China’s mountains of debt in the corporate and household sectors in both official bank reports and through shadow banking continues to grow despite Chinese officials efforts to reign it in as the PBoC warns of a Minsky Moment.
China’s mountains of debt in the corporate and household sectors in both official bank reports and through shadow banking continues to grow despite Chinese officials efforts to reign it in as the PBoC warns of a Minsky Moment. Reuters reports Chinese debt grew at the fastest pace in four years this September.
China’s debt potentially overhangs asset prices in a menacing manner. The World Bank has warned about the dangers of shadow banking, Zhou Xiaochuan, governor of the China’s Central Bank (PBOC) himself warning last month of the risks of a “Minsky moment”. The Minsky moment refers to a sudden collapse in asset prices after long periods of growth from debt or currency pressures. The PBOC has, at least publically been on the front foot, implementing tighter rules and monitoring state firms and local governent banks’ short-term borrowing. The problem is the implementation dates are further down the line and the hidden nature of shadow banking is a great unknown.

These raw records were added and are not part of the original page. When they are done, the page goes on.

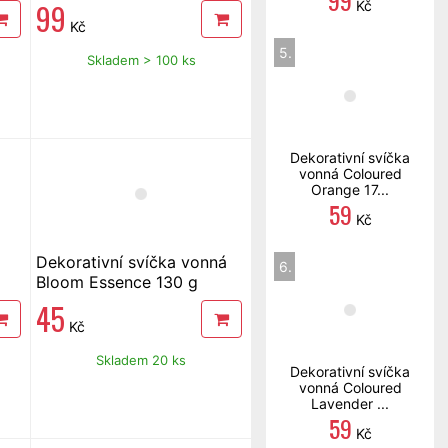
99
cm, 420 g
99
Kč
Kč
5.
Skladem > 100 ks
Dekorativní svíčka
vonná Coloured
Orange 17...
59
Kč
Dekorativní svíčka vonná
6.
Bloom Essence 130 g
45
Kč
Skladem 20 ks
Dekorativní svíčka
vonná Coloured
Lavender ...
59
Kč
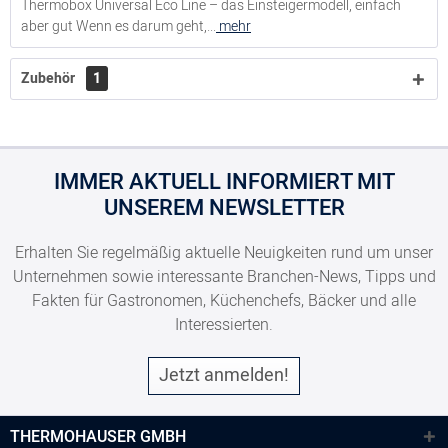
Thermobox Universal Eco Line – das Einsteigermodell, einfach
aber gut Wenn es darum geht,...
mehr
Zubehör
1
IMMER AKTUELL INFORMIERT MIT
UNSEREM NEWSLETTER
Erhalten Sie regelmäßig aktuelle Neuigkeiten rund um unser
Unternehmen sowie interessante Branchen-News, Tipps und
Fakten für Gastronomen, Küchenchefs, Bäcker und alle
Interessierten.
Jetzt anmelden!
THERMOHAUSER GMBH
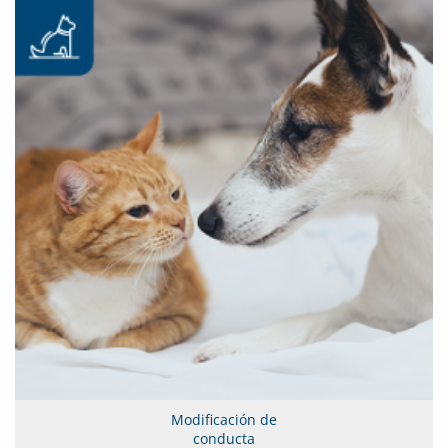
Modificación de
conducta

China’s overall debt maybe be as much as three times the size of its economy Reuters says. Further to the World Bank concerns the International Monetary Fund said there is a growing risk China will have a banking crisis or sharply slower growth or both.
Meanwhile world stock markets are oblivious and show no signs of fear with Asian stock markets at levels not seen for decades. American stockmarkets are at all time highs and Bitcoin is the latest manis du jour. Who needs Vegas?
At the 19th Communist Party Congress in October Zhou referred to high corporate debt and the fast pace of growth in household lending. Zhou made the right sound bites, pledging to fend off these risks, but with the ready out that it will take some time to bring debt down to more manageable levels. The PBOC masters of the art of central banking doublespeak.
Reuters analysis of 2,146 China listed firms showed their total debt at the end of September jumped 23 percent from a year ago, the highest pace of growth since 2013. The analysis covered three-fifths of the country’s listed firms, but excluded financials, which have seen the brunt of government de-risking and deleveraging efforts so far. The analysis revealed that debt in the real estate sector multiplied the most over last five years, followed by industrials.
- Debt servicing costs take up 25% SOEs’ revenues in the last six months, rising to 27% in Q217, it has pulled back to 24.47% in Q317 as revenues rose.
- PBoC October’s data on aggregate social financing of corporate bonds showed aggregate financing of corporate bonds stood at 18.34 trillion yuan at the end of October after rising 4.4% from a year ago, the lowest growth rate in two years.
- The funding gap appears to have been filled by Shadow banking off-balance sheet financing of unkown amounts and costs.
- Cumulative total social financing, which also includes shadow banking, stood at 172.2 trillion yuan at the end of October Reuters reporteed.
- Crucially the exact size of shadow banking is unknown. What we do know is speculative buying of commodities and stocks has been manic and in such an environment risk management becomes questionable at best.
- Total social financing for the month of October 2017 was 1.04 trillion yuan.
The PBoc on Nov. 17 issued sweeping guidelines to tighten rules on asset management business, which the central bank estimates is a $9 trillion market. China’s government debt is at 46.9 percent of GDP the Bank for International Settlements shows. What is unnerving policymakers is the sharp build-up in household debt to pay for speculative assets.
Outstanding household consumer loans have surged close to 30 percent since the middle of last year and reached 30.2 trillion yuan as of October.
Outstanding yuan-denominated property loans amount to 31.1 trillion yuan and individual mortgage loans totals to 21.1 trillion yuan as of the third quarter of 2017, data from the People’s Bank of China showed. Keep in mind that is the official numbers, sans of Shadow levels. The risk is not just a Minsky moment but a serious of Minsky tremors.
What is a Minsky Moment?
- Economist Hyman Minsky explaination of the bouts of market turmoil that hit Asia in the late 1980s and then the U.S. in 2007.
- “Minsky Moment” is a collapse in market values following the exhaustion of a credit expansion. Debt can only build up in times of economic growth for so long before a correction Minsky theorised.
- People’s Bank of China Governor Zhou Xiaochuan warned against a sudden slide in optimism that could trigger such a jolting collapse in asset prices. (since then we have seen even more verticle rises in asset prices.)